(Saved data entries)
· · · · · · ·

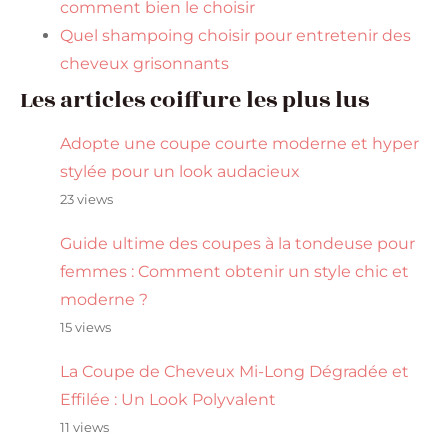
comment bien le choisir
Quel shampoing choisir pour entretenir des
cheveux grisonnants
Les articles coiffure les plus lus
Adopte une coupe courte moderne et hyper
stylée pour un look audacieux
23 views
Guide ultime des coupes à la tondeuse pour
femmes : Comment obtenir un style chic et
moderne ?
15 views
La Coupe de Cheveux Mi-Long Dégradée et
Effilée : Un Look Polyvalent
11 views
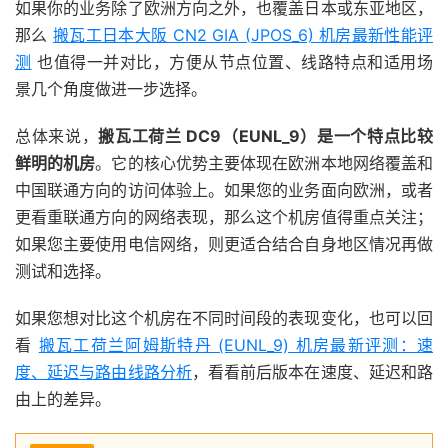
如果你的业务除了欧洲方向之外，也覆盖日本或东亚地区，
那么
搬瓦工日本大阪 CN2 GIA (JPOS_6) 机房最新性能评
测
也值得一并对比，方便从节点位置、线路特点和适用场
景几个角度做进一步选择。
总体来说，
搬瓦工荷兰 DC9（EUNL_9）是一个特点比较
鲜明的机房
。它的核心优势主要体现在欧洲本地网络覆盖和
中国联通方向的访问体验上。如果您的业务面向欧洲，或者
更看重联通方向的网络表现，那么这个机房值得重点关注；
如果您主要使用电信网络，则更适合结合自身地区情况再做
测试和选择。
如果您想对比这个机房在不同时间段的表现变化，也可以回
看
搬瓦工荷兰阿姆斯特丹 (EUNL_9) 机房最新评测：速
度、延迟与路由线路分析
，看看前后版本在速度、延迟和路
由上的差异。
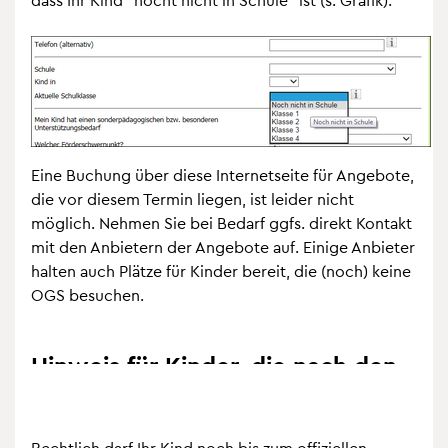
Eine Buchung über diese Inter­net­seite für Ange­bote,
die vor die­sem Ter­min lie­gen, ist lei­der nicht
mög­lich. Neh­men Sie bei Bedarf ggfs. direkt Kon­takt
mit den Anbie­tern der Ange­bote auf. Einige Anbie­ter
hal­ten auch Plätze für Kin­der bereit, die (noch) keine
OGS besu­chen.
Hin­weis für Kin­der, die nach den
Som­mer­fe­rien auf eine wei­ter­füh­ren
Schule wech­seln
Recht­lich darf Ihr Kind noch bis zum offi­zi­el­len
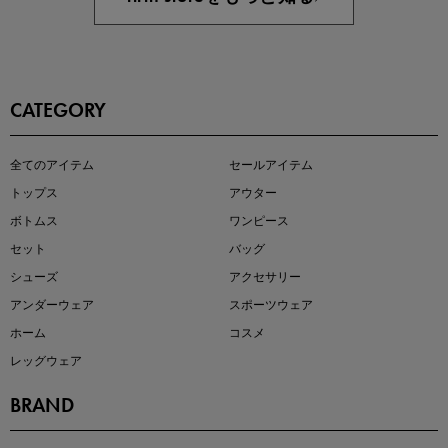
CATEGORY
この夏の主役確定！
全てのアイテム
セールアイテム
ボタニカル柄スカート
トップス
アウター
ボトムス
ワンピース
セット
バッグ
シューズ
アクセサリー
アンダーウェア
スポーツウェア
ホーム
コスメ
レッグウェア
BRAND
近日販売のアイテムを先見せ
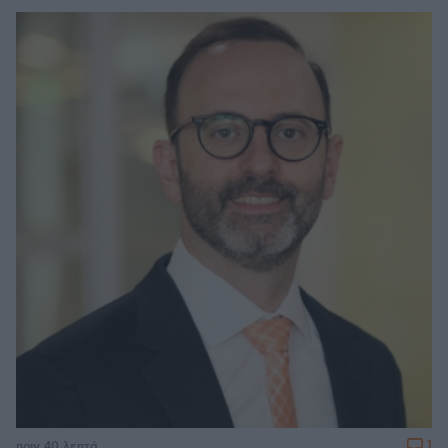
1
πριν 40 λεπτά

· · · · · · ·

## Assignment:
Where a line contains "hal­ten auch Plätze", begin there and set down exactly each line through the end of the data above, omitting any pictures.

## Output below:
hal­ten auch Plätze für Kin­der bereit, die (noch) keine
OGS besu­chen.
Hin­weis für Kin­der, die nach den
Som­mer­fe­rien auf eine wei­ter­füh­ren
Schule wech­seln
Recht­lich darf Ihr Kind noch bis zum offi­zi­el­len
CATEGORY
この夏の主役確定！
全てのアイテム
セールアイテム
ボタニカル柄スカート
トップス
アウター
ボトムス
ワンピース
セット
バッグ
シューズ
アクセサリー
アンダーウェア
スポーツウェア
ホーム
コスメ
レッグウェア
BRAND
近日販売のアイテムを先見せ
1
πριν 40 λεπτά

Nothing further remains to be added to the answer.